## What to work on
Copy the entries word for word, starting at the line containing "Rendered at 2001 by 1125 pixels." and ending at the line containing "text_box [429, 324, 474, 365]", both included.

◆ ◆ ◆ ◆ ◆

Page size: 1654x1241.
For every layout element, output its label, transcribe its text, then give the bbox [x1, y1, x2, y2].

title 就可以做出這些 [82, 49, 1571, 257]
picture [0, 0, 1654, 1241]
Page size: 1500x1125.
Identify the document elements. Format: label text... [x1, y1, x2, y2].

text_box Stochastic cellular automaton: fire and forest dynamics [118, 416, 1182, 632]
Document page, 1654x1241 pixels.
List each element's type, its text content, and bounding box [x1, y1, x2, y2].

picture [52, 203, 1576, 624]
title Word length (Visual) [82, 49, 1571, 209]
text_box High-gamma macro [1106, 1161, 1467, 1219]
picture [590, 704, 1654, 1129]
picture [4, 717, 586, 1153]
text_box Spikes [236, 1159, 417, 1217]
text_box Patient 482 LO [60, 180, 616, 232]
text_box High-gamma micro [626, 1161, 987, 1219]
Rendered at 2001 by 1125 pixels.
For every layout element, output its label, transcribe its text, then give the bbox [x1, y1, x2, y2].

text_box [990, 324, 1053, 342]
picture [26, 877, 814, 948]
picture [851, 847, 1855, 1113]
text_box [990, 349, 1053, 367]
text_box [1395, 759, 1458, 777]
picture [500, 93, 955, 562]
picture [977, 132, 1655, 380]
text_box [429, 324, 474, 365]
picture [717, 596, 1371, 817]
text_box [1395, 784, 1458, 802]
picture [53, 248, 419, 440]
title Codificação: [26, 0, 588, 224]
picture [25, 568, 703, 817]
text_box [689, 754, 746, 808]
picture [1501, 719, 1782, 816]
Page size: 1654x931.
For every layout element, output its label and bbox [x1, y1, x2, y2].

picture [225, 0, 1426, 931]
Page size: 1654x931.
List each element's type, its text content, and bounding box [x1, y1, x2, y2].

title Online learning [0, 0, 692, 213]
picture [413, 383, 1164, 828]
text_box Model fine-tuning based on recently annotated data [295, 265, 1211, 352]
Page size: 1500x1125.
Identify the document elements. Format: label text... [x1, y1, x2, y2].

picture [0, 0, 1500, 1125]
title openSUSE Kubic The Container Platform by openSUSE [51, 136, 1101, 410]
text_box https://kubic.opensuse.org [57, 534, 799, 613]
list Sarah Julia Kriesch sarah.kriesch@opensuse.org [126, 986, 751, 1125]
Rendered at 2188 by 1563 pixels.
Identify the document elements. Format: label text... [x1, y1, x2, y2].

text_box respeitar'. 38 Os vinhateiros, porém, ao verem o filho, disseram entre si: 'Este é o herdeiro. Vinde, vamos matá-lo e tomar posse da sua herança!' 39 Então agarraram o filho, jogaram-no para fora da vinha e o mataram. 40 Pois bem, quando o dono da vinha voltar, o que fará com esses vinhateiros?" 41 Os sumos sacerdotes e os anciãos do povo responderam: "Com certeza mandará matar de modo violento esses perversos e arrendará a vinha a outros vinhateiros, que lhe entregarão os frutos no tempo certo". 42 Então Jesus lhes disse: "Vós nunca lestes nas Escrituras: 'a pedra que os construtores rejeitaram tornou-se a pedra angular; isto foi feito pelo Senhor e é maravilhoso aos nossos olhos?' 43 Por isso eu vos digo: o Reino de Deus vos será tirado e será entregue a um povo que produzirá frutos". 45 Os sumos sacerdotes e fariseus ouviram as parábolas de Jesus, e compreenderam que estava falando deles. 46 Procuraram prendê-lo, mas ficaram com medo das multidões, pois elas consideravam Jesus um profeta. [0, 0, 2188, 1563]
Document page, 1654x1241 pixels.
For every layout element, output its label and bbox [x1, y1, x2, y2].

◆ ◆ ◆ ◆ ◆

## Result of the task
Rendered at 2001 by 1125 pixels.
For every layout element, output its label, transcribe its text, then give the bbox [x1, y1, x2, y2].

text_box [990, 324, 1053, 342]
picture [26, 877, 814, 948]
picture [851, 847, 1855, 1113]
text_box [990, 349, 1053, 367]
text_box [1395, 759, 1458, 777]
picture [500, 93, 955, 562]
picture [977, 132, 1655, 380]
text_box [429, 324, 474, 365]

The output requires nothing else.